* **PAGE TEXT**:
Content starts
Yihui Huanga, Ping Li*a, Qi Wanb, Zhiwei Liua, Wan Zhaoa, Jun Zhanga, Zhili Pana, Li Xuc and Xuanhui Qua
aInstitute for Advanced Materials and Technology, University of Science and Technology Beijing, Beijing 100083, China. E-mail: ustbliping@126.com; Fax: +86 10 62334311; Tel: +86 10 62333981
bChengdu Institute of Organic Chemistry Chinese Academy of Sciences, Chengdu 610041, China
cState Key Laboratory of Advanced Transmission Technology, Global Energy Interconnection Research Institute, Beijing 102209, China

Received 24th May 2017 , Accepted 4th July 2017

First published on 10th July 2017


Abstract

The hydrogen desorption properties and decomposition processes of MnFe2O4-doped NaAlH4–MgH2 composites are investigated. The onset temperatures of three dehydrogenation steps of MnFe2O4-doped NaAlH4–MgH2 composites are 92, 116 and 115 °C lower than those of as-milled NaAlH4–MgH2. Furthermore, NaAlH4–MgH2 + 3 mol% MnFe2O4 displays good cycling stability at 300 °C and only a slight capacity loss after four cycles. The apparent activation energies estimated from the Kissinger analysis for NaAlH4- and MgH2-relevant decomposition are found to be 51.29 and 105.34 kJ mol−1, respectively. XRD and XPS results show that NaFeO2, Mg2MnO4 and the amorphous Mn/MnOx species as well as iron oxides contribute to enhancing the dehydrogenation performance of NaAlH4–MgH2.
Content ends
* **SOURCE INFORMATION**:
Content starts
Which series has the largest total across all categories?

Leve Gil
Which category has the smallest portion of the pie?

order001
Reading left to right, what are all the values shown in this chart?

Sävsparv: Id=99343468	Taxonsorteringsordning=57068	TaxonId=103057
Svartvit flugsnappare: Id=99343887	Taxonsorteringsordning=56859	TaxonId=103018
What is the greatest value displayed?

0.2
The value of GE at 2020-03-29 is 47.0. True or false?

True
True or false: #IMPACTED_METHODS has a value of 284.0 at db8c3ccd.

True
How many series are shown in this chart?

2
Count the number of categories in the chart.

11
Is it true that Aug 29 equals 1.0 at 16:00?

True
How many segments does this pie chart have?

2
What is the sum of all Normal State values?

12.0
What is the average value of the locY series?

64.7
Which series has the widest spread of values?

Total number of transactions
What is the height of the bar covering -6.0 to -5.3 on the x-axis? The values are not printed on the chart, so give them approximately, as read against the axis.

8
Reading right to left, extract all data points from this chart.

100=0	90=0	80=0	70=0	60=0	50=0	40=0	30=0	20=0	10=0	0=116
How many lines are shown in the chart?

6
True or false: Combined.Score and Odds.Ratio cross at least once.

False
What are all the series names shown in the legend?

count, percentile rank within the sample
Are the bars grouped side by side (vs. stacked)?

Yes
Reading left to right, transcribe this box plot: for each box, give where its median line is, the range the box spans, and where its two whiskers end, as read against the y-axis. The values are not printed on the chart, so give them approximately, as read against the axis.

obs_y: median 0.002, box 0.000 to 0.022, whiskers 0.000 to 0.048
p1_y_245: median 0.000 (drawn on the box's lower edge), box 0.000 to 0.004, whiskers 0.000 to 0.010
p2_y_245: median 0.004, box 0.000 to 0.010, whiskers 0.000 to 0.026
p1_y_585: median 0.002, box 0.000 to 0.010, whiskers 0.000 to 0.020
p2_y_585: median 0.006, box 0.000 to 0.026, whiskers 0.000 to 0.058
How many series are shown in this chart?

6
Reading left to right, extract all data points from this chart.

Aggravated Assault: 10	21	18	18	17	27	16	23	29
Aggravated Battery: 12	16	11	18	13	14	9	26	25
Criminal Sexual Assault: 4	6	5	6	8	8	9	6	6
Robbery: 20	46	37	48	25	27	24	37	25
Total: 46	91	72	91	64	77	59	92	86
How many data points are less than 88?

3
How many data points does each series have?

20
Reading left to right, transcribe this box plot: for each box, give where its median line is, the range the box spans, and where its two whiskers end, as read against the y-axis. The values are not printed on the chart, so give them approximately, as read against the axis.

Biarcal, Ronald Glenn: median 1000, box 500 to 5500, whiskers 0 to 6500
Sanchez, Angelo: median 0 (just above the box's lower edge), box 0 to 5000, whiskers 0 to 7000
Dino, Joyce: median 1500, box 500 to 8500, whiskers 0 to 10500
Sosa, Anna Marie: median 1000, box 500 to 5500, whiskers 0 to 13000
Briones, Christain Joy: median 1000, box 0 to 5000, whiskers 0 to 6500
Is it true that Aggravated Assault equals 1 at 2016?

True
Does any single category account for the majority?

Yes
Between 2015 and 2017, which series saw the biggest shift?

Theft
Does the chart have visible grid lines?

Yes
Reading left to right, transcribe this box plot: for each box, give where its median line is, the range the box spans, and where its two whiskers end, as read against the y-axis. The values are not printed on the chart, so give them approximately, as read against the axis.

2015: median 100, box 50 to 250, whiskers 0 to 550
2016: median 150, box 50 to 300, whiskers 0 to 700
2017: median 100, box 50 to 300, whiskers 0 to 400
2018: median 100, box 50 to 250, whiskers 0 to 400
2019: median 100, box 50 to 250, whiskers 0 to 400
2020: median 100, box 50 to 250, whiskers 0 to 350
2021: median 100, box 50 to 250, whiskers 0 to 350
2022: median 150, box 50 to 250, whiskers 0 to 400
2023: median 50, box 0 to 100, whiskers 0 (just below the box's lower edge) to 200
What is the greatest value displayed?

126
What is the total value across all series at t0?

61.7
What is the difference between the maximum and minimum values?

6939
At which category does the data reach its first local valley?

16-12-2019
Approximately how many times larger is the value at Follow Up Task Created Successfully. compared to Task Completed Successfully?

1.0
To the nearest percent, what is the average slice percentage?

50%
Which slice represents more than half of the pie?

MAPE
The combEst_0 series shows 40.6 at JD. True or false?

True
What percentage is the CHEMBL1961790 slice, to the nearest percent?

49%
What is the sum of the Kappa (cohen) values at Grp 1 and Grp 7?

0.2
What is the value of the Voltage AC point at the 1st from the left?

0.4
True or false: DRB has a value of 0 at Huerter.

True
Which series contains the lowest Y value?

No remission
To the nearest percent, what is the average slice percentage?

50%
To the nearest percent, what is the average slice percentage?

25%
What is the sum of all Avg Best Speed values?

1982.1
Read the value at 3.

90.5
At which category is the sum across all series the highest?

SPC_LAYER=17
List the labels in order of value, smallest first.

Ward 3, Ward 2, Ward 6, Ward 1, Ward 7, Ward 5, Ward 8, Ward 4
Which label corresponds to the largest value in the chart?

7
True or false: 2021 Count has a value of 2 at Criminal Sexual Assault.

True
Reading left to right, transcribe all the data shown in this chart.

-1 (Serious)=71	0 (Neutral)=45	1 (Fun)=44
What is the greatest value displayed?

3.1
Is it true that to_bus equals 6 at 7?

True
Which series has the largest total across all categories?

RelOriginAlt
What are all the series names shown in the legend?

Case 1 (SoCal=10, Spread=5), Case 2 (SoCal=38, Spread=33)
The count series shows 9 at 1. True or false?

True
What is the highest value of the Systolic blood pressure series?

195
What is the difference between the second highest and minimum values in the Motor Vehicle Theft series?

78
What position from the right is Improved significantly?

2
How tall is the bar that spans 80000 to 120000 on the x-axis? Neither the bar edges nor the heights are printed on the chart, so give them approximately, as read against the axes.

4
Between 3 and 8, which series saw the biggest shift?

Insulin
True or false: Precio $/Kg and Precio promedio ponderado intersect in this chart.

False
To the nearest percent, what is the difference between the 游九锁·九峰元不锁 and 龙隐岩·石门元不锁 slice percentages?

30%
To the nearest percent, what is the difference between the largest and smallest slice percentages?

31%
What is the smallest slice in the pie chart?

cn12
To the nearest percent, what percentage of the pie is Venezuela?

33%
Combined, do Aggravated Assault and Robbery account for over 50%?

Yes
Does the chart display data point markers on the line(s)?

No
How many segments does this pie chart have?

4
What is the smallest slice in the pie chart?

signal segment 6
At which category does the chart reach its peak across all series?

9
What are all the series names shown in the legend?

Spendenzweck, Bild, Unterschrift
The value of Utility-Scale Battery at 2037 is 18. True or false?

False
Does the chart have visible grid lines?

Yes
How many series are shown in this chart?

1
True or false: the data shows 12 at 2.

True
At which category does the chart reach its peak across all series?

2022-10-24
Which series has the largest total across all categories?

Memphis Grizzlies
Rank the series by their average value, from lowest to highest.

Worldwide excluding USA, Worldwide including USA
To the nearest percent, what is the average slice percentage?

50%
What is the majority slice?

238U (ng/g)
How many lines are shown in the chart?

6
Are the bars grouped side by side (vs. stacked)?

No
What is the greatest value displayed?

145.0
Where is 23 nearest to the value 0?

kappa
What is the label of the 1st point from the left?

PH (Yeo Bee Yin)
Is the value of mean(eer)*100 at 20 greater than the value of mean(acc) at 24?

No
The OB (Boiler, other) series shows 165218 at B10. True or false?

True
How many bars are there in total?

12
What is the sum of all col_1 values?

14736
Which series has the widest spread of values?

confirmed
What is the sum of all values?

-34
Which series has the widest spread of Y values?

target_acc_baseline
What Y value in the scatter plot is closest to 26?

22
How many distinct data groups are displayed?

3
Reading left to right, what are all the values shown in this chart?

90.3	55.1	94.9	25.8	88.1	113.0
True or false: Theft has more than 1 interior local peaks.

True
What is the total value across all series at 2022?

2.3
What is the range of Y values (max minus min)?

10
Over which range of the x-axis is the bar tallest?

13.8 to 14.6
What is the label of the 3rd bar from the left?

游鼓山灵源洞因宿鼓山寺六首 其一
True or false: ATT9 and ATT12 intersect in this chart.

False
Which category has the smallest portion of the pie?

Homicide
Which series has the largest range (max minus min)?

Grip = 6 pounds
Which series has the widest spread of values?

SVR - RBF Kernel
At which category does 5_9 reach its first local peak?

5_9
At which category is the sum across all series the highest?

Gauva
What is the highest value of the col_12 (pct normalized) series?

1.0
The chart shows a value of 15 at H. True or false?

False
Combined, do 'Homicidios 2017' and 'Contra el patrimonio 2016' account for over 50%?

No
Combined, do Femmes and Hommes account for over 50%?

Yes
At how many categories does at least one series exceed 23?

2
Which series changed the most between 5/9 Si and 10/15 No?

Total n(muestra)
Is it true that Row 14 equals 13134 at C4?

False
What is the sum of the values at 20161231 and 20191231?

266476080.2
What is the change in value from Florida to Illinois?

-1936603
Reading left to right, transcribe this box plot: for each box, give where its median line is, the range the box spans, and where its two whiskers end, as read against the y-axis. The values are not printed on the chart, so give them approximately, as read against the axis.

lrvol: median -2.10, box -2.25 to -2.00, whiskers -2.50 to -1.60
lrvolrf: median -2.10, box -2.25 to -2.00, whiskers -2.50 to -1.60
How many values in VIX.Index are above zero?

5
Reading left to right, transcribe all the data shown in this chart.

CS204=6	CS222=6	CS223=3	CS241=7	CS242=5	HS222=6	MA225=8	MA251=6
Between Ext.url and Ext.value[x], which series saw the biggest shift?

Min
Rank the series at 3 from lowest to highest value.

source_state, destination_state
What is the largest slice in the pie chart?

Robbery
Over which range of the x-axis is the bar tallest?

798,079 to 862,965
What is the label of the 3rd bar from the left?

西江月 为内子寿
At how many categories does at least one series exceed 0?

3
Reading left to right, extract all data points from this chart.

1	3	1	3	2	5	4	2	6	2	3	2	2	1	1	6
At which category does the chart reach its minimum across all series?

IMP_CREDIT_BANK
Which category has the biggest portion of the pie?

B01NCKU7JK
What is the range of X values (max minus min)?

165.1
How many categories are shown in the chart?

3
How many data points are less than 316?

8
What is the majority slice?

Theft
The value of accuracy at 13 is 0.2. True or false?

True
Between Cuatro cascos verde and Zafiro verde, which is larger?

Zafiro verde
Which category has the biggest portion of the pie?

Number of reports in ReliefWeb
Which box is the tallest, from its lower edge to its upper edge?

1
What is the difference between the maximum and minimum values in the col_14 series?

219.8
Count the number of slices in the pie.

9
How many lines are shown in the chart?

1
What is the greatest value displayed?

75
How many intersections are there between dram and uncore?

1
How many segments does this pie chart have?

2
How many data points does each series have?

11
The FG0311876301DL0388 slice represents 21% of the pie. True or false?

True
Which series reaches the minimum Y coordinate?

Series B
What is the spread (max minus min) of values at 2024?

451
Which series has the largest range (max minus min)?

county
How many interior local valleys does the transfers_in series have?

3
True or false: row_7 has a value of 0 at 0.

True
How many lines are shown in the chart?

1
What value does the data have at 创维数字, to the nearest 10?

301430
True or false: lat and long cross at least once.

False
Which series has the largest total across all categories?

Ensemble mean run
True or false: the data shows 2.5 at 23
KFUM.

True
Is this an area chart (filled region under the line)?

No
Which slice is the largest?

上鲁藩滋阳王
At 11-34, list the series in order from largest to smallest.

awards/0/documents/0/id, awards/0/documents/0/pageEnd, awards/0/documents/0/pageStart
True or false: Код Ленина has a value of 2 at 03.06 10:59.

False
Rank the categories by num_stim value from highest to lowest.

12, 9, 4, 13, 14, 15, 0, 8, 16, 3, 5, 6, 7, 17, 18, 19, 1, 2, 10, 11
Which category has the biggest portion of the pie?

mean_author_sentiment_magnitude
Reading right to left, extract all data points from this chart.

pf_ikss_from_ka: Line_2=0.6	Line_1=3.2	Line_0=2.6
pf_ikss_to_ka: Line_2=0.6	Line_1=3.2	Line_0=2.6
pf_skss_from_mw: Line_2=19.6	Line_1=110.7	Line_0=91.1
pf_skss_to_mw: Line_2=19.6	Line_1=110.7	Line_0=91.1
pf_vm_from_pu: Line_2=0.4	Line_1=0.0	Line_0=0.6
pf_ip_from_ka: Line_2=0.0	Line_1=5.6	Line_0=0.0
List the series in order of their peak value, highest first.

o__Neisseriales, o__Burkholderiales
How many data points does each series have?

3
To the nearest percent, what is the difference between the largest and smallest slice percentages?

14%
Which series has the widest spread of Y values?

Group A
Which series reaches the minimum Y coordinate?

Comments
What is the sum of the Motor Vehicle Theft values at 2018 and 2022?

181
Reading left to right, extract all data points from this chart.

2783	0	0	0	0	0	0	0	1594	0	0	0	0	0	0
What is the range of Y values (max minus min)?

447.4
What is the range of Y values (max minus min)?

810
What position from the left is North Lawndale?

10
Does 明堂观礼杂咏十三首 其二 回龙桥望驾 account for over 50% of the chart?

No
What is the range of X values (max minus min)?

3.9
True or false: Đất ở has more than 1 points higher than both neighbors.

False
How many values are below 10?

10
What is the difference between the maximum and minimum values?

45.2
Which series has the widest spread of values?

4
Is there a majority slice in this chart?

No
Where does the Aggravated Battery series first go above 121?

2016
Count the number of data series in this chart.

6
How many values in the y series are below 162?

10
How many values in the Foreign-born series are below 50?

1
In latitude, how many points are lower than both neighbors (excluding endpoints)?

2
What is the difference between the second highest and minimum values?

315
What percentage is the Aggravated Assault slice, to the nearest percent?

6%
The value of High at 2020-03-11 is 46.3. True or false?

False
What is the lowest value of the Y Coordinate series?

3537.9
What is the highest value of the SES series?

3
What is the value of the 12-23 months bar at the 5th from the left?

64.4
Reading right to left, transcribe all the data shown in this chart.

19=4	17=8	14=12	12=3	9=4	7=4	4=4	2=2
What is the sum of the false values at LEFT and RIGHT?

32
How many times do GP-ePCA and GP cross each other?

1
Content ends
* **PROBLEM DETAILS**: From the hydrogen-storage abstract above, list every substance or species that the XRD and XPS results credit with enhancing the dehydrogenation performance of NaAlH4–MgH2.

* **ANSWER SECTION**: NaFeO2, Mg2MnO4, the amorphous Mn/MnOx species, and iron oxides.